Search code examples
pytorchtransformer-model

Why heads share same KQV weights(matrix) in transformer?


    self.values = nn.Linear(self.head_dim, self.head_dim, bias=False)
    self.keys = nn.Linear(self.head_dim, self.head_dim, bias=False)
    self.queries = nn.Linear(self.head_dim, self.head_dim, bias=False)
    self.fc_out = nn.Linear(heads * self.head_dim, embed_size)

    def forward(self, values, keys, query, mask):
    # Get number of training examples
    N = query.shape[0]

    value_len, key_len, query_len = values.shape[1], keys.shape[1], query.shape[1]

    # Split the embedding into self.heads different pieces
    values = values.reshape(N, value_len, self.heads, self.head_dim)
    keys = keys.reshape(N, key_len, self.heads, self.head_dim)
    query = query.reshape(N, query_len, self.heads, self.head_dim)

    values = self.values(values)  # (N, value_len, heads, head_dim)
    keys = self.keys(keys)  # (N, key_len, heads, head_dim)

■ **DATASET EXTRACT**:
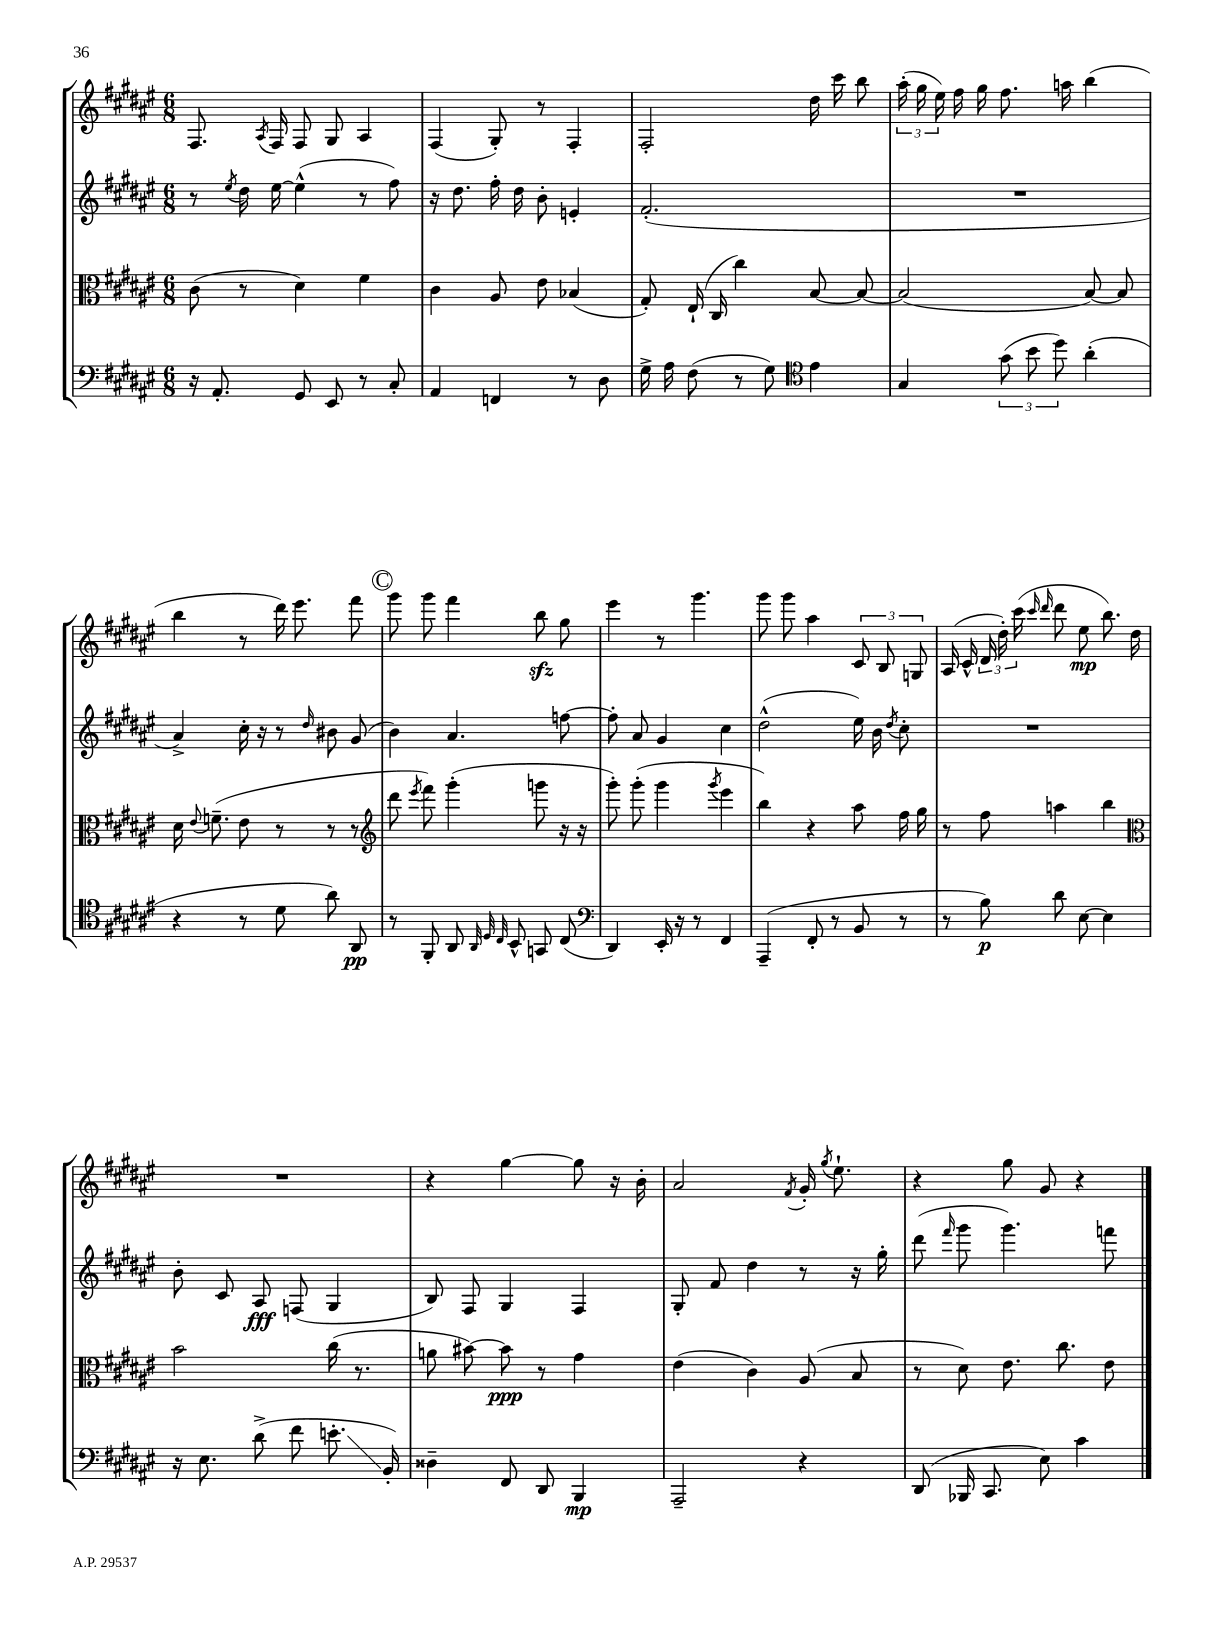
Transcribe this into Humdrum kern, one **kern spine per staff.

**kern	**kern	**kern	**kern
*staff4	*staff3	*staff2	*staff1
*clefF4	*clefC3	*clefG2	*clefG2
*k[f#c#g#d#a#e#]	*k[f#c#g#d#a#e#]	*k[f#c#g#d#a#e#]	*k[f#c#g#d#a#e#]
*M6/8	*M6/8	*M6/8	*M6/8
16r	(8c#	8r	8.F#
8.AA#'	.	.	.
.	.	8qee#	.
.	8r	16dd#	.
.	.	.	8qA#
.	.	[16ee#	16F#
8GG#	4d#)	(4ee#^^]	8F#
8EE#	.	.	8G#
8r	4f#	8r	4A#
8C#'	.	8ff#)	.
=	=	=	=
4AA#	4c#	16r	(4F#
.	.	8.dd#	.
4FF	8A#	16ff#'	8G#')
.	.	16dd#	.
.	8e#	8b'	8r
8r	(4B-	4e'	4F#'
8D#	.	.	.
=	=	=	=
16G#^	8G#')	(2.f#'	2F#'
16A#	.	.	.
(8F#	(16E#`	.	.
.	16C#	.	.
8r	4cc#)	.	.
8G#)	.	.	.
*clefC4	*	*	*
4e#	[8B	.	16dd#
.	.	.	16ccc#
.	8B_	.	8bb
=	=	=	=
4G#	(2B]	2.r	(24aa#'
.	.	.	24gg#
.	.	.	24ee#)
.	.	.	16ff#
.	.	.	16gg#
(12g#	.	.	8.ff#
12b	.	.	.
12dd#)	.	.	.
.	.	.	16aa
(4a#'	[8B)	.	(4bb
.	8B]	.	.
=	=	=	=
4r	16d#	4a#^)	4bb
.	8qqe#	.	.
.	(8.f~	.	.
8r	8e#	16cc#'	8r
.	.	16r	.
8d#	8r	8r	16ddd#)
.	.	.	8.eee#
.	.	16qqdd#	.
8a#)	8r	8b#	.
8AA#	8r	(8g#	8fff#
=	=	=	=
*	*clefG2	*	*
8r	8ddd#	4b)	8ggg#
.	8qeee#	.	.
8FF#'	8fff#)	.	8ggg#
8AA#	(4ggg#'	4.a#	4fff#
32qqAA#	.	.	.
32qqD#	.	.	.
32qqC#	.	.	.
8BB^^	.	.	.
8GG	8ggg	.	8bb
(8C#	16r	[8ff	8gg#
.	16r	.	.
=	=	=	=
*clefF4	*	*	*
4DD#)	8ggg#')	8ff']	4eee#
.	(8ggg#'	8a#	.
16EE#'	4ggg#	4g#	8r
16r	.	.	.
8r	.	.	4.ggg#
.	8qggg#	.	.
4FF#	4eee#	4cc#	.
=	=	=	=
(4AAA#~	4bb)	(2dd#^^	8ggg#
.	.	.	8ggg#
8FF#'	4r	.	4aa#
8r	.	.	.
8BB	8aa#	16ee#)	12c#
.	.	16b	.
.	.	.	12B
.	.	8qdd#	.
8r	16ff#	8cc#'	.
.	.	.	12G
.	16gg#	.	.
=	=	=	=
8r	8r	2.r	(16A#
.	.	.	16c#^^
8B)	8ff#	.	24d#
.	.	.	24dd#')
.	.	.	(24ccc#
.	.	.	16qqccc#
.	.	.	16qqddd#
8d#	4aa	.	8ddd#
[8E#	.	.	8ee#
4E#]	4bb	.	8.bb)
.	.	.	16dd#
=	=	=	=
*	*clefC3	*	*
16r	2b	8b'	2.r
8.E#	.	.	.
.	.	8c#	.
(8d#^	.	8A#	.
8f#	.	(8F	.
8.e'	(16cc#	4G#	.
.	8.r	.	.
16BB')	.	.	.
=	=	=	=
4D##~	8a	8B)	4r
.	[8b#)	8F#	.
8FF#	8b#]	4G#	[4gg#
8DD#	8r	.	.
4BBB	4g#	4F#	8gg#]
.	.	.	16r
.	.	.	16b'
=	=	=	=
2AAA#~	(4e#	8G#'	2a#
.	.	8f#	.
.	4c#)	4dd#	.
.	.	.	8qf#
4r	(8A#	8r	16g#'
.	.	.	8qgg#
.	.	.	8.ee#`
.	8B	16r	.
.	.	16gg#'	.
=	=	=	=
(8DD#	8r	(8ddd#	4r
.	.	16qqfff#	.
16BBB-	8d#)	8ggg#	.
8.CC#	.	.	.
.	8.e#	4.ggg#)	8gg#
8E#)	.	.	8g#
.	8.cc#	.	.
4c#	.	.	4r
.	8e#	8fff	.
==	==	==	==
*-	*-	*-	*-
...
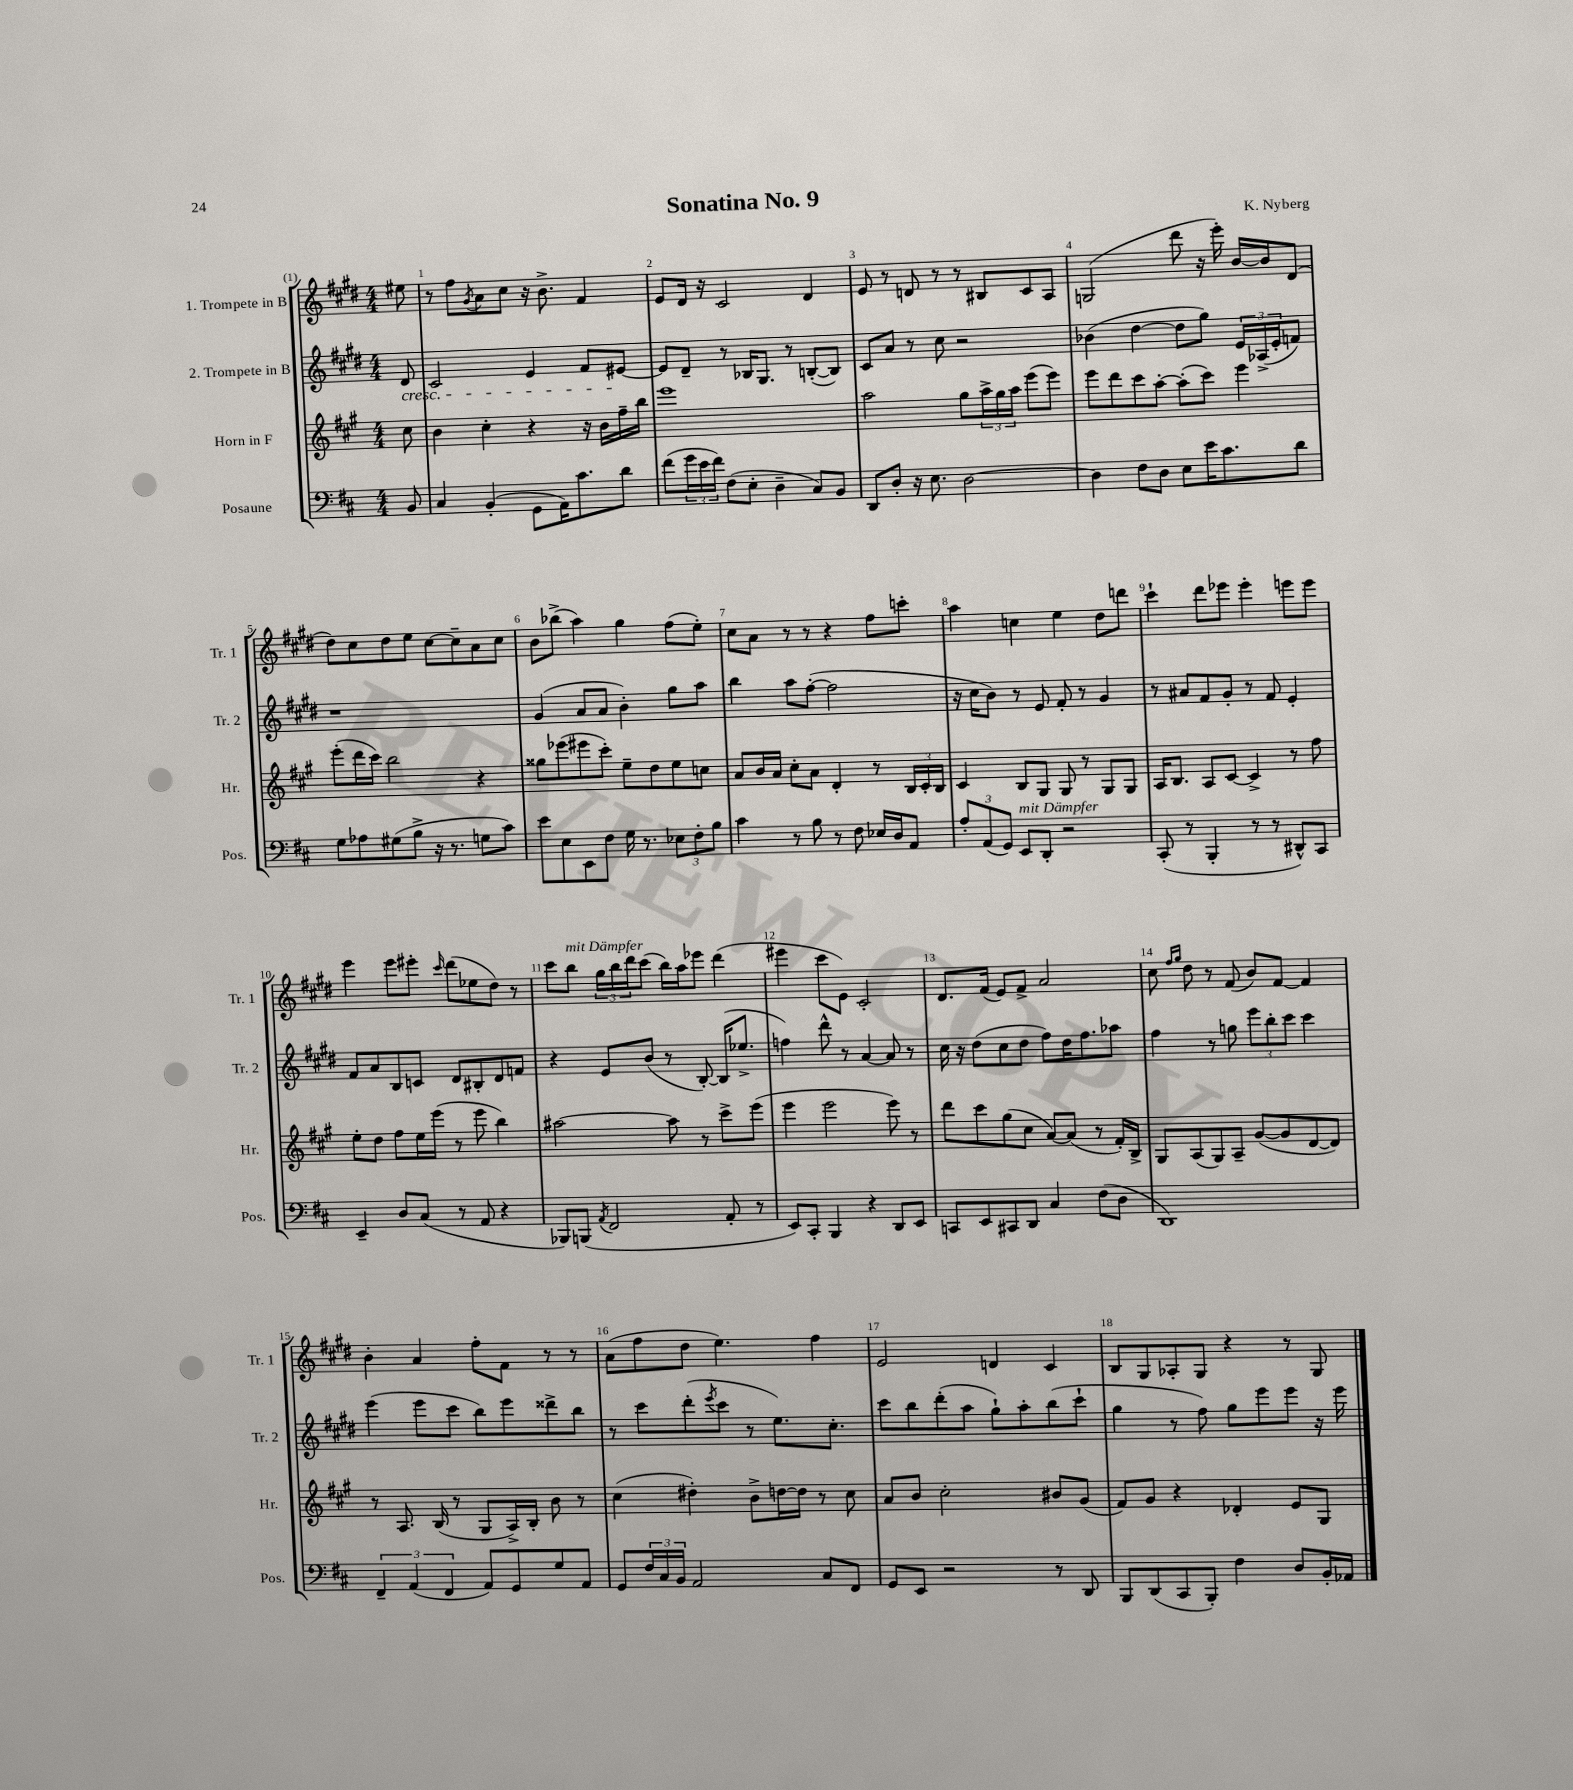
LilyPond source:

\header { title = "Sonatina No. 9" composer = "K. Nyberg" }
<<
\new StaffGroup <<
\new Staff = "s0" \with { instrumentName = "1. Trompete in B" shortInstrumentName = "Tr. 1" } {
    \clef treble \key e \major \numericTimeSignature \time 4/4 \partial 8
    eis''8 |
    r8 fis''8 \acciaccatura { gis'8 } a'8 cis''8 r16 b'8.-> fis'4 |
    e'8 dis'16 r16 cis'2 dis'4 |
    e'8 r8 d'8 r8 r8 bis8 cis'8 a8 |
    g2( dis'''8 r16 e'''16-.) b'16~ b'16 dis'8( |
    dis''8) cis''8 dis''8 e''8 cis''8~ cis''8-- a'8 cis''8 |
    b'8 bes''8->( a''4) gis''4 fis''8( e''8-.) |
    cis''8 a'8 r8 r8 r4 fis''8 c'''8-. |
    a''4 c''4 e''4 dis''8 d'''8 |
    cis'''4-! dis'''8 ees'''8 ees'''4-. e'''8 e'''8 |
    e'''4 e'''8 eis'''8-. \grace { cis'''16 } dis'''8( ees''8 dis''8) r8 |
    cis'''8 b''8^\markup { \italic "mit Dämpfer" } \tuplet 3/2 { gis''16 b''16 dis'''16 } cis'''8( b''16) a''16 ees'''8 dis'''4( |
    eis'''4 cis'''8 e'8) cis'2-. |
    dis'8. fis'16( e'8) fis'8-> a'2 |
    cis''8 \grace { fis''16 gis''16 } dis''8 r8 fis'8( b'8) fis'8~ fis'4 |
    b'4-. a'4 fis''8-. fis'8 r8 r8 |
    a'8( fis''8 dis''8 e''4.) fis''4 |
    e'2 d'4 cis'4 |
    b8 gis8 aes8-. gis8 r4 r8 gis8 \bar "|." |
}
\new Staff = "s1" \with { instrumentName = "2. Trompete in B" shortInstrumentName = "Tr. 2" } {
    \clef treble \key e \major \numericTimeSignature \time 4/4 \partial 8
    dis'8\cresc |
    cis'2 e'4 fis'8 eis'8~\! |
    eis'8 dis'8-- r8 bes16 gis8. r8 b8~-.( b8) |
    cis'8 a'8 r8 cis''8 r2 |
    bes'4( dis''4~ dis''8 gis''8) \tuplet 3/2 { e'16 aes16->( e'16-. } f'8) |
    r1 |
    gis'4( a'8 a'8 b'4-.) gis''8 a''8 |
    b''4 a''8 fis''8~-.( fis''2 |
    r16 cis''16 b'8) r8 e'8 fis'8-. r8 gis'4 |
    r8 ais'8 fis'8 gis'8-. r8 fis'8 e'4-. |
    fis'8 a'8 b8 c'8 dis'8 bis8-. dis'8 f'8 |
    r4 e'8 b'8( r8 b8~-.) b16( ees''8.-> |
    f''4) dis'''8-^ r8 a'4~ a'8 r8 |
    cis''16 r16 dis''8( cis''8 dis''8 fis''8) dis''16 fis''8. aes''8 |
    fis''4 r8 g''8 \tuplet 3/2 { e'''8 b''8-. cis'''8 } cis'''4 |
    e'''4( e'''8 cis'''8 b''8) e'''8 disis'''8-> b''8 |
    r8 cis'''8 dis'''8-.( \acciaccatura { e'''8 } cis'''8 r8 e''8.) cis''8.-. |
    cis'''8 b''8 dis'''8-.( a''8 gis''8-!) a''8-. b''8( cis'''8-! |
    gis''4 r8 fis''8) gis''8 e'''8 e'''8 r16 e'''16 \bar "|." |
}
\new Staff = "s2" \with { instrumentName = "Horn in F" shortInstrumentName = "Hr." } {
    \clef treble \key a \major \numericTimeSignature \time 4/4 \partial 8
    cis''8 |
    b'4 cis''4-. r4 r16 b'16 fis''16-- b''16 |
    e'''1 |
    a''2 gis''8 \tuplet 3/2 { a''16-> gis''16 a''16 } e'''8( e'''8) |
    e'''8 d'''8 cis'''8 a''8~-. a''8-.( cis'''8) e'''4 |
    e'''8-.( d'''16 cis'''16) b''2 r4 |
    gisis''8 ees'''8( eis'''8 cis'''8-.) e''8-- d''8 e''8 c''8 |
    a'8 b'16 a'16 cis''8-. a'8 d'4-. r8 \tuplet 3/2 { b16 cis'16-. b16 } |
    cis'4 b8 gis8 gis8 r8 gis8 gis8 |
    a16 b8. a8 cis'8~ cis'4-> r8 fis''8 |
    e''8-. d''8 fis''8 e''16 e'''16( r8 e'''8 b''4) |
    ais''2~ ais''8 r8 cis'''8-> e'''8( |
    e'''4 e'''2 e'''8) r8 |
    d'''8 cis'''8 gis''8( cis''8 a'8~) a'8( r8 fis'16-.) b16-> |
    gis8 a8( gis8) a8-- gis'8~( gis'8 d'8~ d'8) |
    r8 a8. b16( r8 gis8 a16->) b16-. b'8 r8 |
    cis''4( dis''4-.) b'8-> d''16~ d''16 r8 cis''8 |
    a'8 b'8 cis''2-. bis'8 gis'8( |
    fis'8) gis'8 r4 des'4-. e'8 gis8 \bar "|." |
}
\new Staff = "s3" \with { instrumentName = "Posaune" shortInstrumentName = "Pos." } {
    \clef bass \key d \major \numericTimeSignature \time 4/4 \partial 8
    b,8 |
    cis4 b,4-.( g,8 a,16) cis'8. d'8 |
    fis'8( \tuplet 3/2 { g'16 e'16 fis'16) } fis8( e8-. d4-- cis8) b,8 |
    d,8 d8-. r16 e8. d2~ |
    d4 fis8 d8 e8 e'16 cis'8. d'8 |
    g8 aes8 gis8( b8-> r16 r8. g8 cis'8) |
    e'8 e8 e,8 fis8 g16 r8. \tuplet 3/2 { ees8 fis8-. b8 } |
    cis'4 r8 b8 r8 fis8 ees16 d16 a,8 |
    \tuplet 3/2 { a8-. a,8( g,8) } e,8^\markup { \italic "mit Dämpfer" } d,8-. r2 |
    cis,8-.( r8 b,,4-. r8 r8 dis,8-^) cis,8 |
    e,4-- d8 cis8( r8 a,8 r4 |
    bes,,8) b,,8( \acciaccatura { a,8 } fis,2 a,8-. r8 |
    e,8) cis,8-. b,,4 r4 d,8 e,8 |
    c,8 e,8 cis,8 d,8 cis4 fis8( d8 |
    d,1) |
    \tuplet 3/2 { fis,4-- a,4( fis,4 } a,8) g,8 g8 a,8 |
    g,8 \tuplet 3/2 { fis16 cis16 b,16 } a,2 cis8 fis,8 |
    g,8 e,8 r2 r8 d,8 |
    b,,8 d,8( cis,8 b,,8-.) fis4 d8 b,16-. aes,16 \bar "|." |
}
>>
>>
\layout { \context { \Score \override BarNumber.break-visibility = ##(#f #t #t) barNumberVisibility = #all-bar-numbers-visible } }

■ **GIVEN EXERCISE 1**: In the transformer code extract, what does the comment say the embedding is split into?
■ **GIVEN EXERCISE 2**: Gather every line of the entries that contains the string "tuplet", treating case as significant.

■ **TASK SOLUTION 1**: Into self.heads different pieces.

■ **TASK SOLUTION 2**:
    cis'''8 b''8^\markup { \italic "mit Dämpfer" } \tuplet 3/2 { gis''16 b''16 dis'''16 } cis'''8( b''16) a''16 ees'''8 dis'''4( |
    bes'4( dis''4~ dis''8 gis''8) \tuplet 3/2 { e'16 aes16->( e'16-. } f'8) |
    fis''4 r8 g''8 \tuplet 3/2 { e'''8 b''8-. cis'''8 } cis'''4 |
    a''2 gis''8 \tuplet 3/2 { a''16-> gis''16 a''16 } e'''8( e'''8) |
    a'8 b'16 a'16 cis''8-. a'8 d'4-. r8 \tuplet 3/2 { b16 cis'16-. b16 } |
    fis'8( \tuplet 3/2 { g'16 e'16 fis'16) } fis8( e8-. d4-- cis8) b,8 |
    e'8 e8 e,8 fis8 g16 r8. \tuplet 3/2 { ees8 fis8-. b8 } |
    \tuplet 3/2 { a8-. a,8( g,8) } e,8^\markup { \italic "mit Dämpfer" } d,8-. r2 |
    \tuplet 3/2 { fis,4-- a,4( fis,4 } a,8) g,8 g8 a,8 |
    g,8 \tuplet 3/2 { fis16 cis16 b,16 } a,2 cis8 fis,8 |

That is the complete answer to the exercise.